Randy Cuthbert

No. 42
- Position: HB

Personal information
- Born: January 16, 1970 (age 55) Lansdale, Pennsylvania, U.S.

Career information
- College: Duke
- NFL draft: 1993: undrafted

Career history
- Pittsburgh Steelers (1993–1994); Carolina Panthers (1995)*;
- * Offseason and/or practice squad member only

Awards and highlights
- First-team All-ACC (1989); 2× Second-team All-ACC (1990, 1992); ACC Brian Piccolo Award (1992);

Career NFL statistics
- Rushing Att. / Yds.: 1 / 7
- Receptions / Yds.: 1 / 3
- Touchdowns: 0
- Stats at Pro Football Reference

= Randy Cuthbert =

American football player (born 1970)

Randy Alan Cuthbert (born January 16, 1970) is an American former professional football player who was a running back for two seasons in the National Football League (NFL). He played college football for the Duke Blue Devils. He was born in Lansdale, Pennsylvania.
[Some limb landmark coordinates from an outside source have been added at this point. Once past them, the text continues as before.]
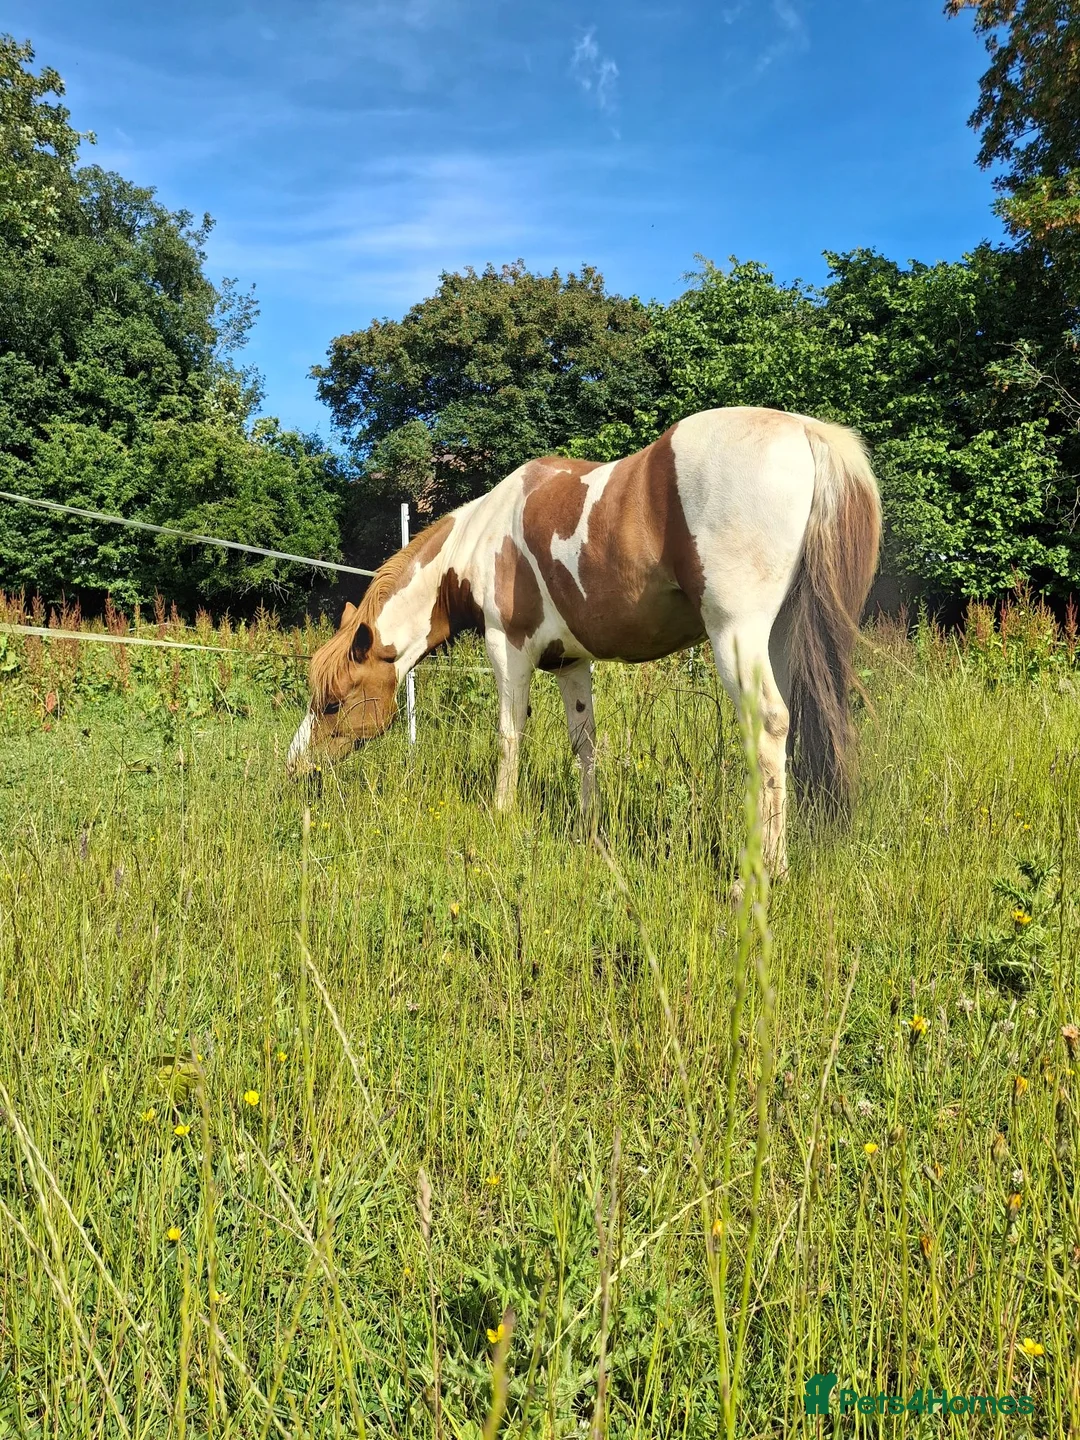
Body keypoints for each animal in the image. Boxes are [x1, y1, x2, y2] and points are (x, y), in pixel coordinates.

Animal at [287, 406, 881, 876]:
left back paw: (764, 870)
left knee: (769, 727)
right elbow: (585, 745)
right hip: (782, 638)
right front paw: (587, 832)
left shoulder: (508, 649)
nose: (293, 769)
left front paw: (501, 813)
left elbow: (509, 733)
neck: (479, 541)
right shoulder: (571, 664)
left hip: (738, 634)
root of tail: (805, 431)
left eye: (333, 704)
He played in the NFL for the Pittsburgh Steelers from 1993 to 1994. His only NFL carry, a rush for seven yards against the Buffalo Bills during a Monday Night Football game, was telecast as an overhead shot from the Goodyear Blimp, making him the only player in history to have his only rush televised in that manner.

Cuthbert was named the head football coach at Emmaus High School on May 14, 2013, and he served until November 20, 2015, when he was hired as athletic director for Wissahickon High School.